How to create a balanced training and an unbalanced test data set in R?

3.5k Views Asked by At

I have a data set with 10,000 observations. My target variable has two classes - "Y" and "N. Below is the distribution of "Y" and "N":

> table(data$Target_Var)
Y    N 
2000 8000 

Now I want to create a balanced training data set such that 50% (1000) of the "Y" is in training. As the training data set is supposed to be balanced, it will have another 1000 rows with "N". Total number of observations = 2000.

table(Training$Target_Var)
Y    N 
1000 1000

The test data set will be unbalanced but with same ratio of "Y" and "N" as in the population i.e., the test will have 5000 rows of observation with 1000 "Y" and 4000 rows of "N".

table(Test$Target_Var)
Y    N 
1000 4000 

Now, I can write a function to do it, but is there any inbuilt R function which can do this? I explored sampling functions of caret and sampling packages, but could not find any function which can create a BALANCED training data set. SMOTE does this but by creating a new observation.

1

There are 1 best solutions below

0
On BEST ANSWER

I was able to do it in two steps. Suppose I have following data set:

data<- data.frame(Target_Var = rep("A", 2000), Pop = rep(1:100,20))
data<- rbind(data, data.frame(Target_Var = rep("B", 8000), Pop = rep(1:100,80)))

> table(data$Target_Var)
Y    N 
2000 8000 

Step1: Create test data set with 50% of the 'Y' (i.e 1000 rows) and 4000 rows of 'N'. This has the same distribution of 'Y' and 'N' as in the population.

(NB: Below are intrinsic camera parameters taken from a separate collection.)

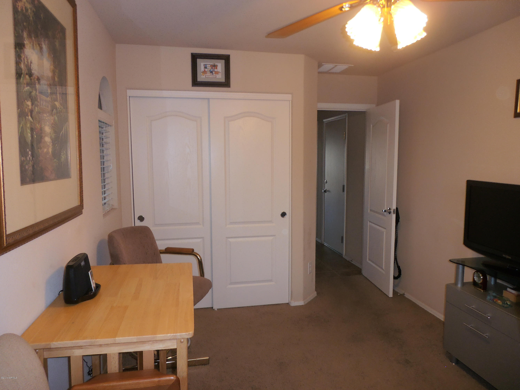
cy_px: 195
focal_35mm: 24
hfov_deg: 71.6
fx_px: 361
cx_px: 260
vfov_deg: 56.8
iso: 125
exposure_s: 1/30
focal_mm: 4.2
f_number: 3
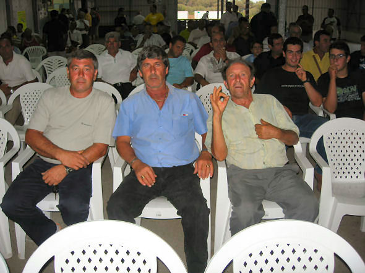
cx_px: 182
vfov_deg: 37.7
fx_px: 401
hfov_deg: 49.0
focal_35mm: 38
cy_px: 136
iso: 64
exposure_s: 1/60.1
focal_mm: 7.8
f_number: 2.8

test_index <- createDataPartition(data$Target_Var, p = .5, list = F)
Test<- data[test_index,]

table(Test$Target_Var)
A    B 
1000 4000 

Step2: Create balanced training data set form the remaining data (1000 rows of 'Y' and 1000 rows of 'N')

Training<- data[-test_index,]
Training<- strata(Training, stratanames = "Target_Var", size = c(1000,1000))

table(Training$Target_Var)
A    B 
1000 1000